Konkani Muslims (or Kokani Muslims) are an ethnoreligious subgroup of the Konkani people of the Konkani region along the west coast of India, who practice Islam. Nawayath Muslims from the North Canara district of Karnataka have similar origin as Konkani Muslims, but show a distinct ethnolinguistic identity due to geographical isolation of the Canara coast from the Konkan coast.

Geography 
The Konkani Muslim community forms a part of the larger Konkani-speaking demographic and are predominantly located in the Konkan division of the Indian state of Maharashtra. This includes the administrative districts of Mumbai, Mumbai Suburban, Palghar, Thane, Raigad, Ratnagiri, and Sindhudurg. 

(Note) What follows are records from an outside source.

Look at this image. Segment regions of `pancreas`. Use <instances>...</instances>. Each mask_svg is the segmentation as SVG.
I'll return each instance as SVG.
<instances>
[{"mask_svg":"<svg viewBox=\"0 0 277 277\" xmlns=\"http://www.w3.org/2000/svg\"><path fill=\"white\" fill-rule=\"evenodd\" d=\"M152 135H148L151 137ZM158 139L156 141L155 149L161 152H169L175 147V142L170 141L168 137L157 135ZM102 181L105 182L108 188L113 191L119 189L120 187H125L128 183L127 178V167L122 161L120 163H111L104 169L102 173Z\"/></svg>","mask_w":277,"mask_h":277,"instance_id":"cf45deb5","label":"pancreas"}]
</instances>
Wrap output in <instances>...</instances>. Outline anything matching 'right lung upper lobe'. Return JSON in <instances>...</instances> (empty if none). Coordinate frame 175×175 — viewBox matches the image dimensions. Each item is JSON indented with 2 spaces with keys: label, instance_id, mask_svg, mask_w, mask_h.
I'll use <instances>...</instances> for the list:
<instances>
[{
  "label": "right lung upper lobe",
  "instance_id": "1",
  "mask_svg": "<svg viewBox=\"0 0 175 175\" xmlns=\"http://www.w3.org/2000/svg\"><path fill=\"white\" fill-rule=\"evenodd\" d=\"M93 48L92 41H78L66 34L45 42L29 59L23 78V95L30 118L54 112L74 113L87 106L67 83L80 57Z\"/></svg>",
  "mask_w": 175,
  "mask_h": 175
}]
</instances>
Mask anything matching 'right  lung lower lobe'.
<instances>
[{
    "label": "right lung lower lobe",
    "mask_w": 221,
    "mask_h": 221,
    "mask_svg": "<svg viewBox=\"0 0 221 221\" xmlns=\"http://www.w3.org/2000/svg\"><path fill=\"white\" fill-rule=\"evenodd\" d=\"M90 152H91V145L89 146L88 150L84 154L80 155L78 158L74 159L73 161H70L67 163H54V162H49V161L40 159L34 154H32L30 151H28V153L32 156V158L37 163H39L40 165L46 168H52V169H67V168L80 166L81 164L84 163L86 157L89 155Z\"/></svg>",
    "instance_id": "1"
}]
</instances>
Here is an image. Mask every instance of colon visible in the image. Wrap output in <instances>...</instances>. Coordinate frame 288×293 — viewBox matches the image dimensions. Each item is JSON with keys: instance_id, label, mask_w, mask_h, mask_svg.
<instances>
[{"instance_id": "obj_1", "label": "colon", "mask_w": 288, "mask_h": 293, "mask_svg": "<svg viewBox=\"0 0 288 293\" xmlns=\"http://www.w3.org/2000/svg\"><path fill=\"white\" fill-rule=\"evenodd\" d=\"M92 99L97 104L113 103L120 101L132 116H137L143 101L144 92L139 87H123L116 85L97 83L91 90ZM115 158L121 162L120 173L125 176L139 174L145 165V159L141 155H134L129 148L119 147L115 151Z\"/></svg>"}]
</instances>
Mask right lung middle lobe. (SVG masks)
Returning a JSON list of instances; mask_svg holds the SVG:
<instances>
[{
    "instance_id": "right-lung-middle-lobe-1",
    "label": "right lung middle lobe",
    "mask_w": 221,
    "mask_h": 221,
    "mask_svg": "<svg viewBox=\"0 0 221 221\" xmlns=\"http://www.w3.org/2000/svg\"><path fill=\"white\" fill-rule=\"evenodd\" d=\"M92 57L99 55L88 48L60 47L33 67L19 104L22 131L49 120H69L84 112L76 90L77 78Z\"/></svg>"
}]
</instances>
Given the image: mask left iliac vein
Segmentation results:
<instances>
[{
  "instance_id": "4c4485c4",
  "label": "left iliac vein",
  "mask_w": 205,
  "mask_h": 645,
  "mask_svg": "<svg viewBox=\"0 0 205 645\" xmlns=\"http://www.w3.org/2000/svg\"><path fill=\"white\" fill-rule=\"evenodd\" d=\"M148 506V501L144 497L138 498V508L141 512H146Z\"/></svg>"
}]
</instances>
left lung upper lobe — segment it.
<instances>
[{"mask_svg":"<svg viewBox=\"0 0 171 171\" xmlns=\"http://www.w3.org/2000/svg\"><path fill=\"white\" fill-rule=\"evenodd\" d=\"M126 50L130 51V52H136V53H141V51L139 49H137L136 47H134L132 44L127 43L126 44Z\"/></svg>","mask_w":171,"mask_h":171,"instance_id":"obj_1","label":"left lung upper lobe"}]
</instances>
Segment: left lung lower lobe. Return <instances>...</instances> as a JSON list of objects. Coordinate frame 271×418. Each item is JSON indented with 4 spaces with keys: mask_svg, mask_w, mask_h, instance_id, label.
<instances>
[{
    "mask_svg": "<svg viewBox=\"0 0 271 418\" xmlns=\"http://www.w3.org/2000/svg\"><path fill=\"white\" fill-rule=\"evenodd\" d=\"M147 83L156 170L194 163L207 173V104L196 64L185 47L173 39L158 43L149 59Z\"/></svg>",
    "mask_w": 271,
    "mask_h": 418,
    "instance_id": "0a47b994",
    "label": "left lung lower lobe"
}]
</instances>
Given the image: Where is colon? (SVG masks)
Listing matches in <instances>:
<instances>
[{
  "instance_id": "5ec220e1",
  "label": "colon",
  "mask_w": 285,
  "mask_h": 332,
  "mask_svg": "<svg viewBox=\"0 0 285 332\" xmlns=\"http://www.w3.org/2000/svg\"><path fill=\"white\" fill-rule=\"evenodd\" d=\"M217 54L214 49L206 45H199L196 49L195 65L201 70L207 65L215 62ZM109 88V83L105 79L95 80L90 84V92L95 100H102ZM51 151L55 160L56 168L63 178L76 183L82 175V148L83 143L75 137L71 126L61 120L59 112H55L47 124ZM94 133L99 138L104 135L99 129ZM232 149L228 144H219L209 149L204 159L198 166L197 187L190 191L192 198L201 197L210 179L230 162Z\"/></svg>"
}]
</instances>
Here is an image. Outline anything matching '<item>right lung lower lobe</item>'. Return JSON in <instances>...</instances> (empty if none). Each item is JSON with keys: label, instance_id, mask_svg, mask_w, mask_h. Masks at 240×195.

There is a diaspora Konkani Muslim community based in Persian Gulf states, the United Kingdom, and South Africa. Some Konkani Muslims migrated to Pakistan during the Partition of India in 1947, and are presently settled in Karachi, as part of the larger Muhajir community.

History 
Since antiquity, the Konkan coast has had mercantile relations with major ports on the Red Sea and Persian Gulf. Konkani Muslims can trace their ancestry to Arab Muslim traders (from Hadhramaut in Yemen or South Arabia) who visited the Konkan coast between the seventh and eighth centuries AD, during the rule of the Chalukya and Rashtrakuta dynasties. Some Konkani Muslim settlements between the thirteenth and eighteenth centuries at the former ports of Dabhol and Chaul have been documented by chroniclers such as Ibn Battuta and Firishta. In the later eighteenth and early nineteenth centuries, Konkani Muslims became influential sailors, merchants, and government employees as the port city of Bombay (present Mumbai) began developing.

Demography 
Ancestry formed the basis for social stratification: direct descendants of Arab traders formed an elite class over those who had indirect descent through intermarriages with local converts to Islam. ((where?))  They are reportedly descendants of people who came from Hadhramaut (in Yemen or South Arabia), and other parts of Arabia and the Middle East. The Siddis have their roots in Africa.

Religion 
Konkani Muslims follow the Shafi'i school of Sunni Islamic jurisprudence. This is in contrast to the rest of North India and Deccan regions, where Sunni Muslims adhere to the Hanafi school.

Language 
Konkani Muslims speak a variety of dialects of Marathi collectively called Maharashtrian Konkani. Some of the dialects include Parabhi, Kunbi, Karadhi, Sangameshwari, and Bankoti. These form a gradual linguistic continuum between standard Marathi in regions around Mumbai and the Konkani language in regions around Goa.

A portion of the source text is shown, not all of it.